GOAL OF THE EXERCISE: Copy out all of the entries below word for word, leaving out the pictures.

** start EXERCISE INPUT **

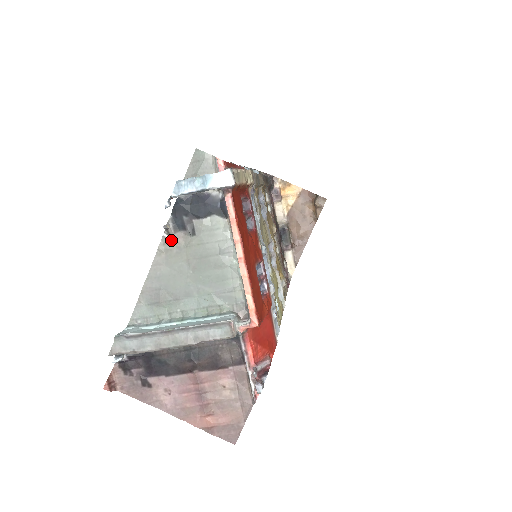
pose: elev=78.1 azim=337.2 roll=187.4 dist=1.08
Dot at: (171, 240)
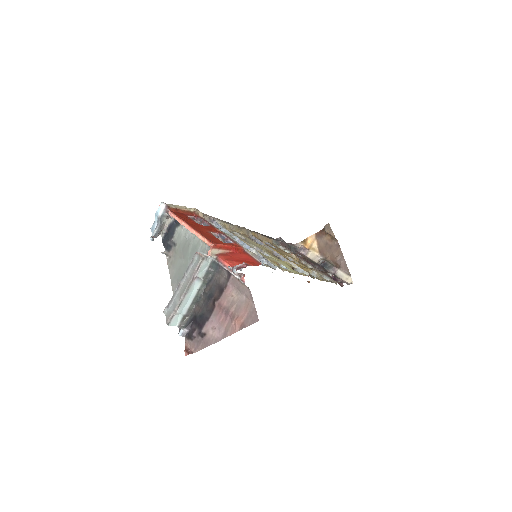
Dot at: (170, 257)
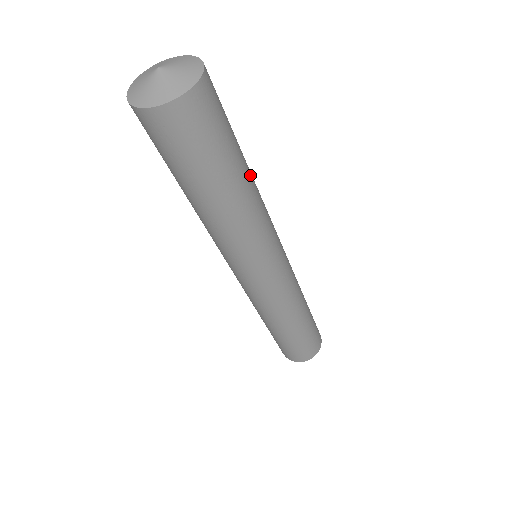
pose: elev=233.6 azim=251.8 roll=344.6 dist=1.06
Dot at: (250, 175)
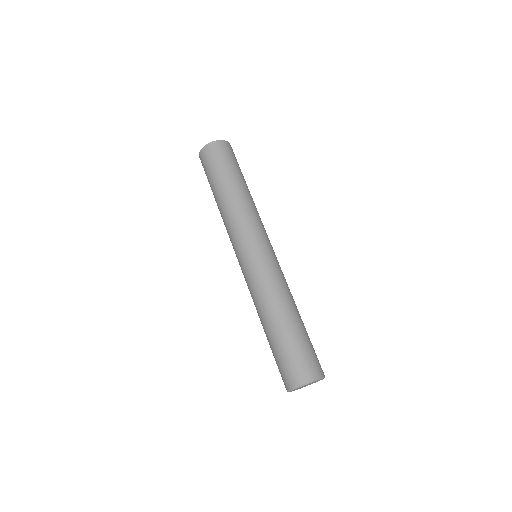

** end EXERCISE INPUT **

RESULT OF THE TASK:
pose: elev=78.1 azim=337.2 roll=187.4 dist=1.08
Dot at: (171, 240)
Dot at: (170, 257)
pose: elev=233.6 azim=251.8 roll=344.6 dist=1.06
Dot at: (250, 175)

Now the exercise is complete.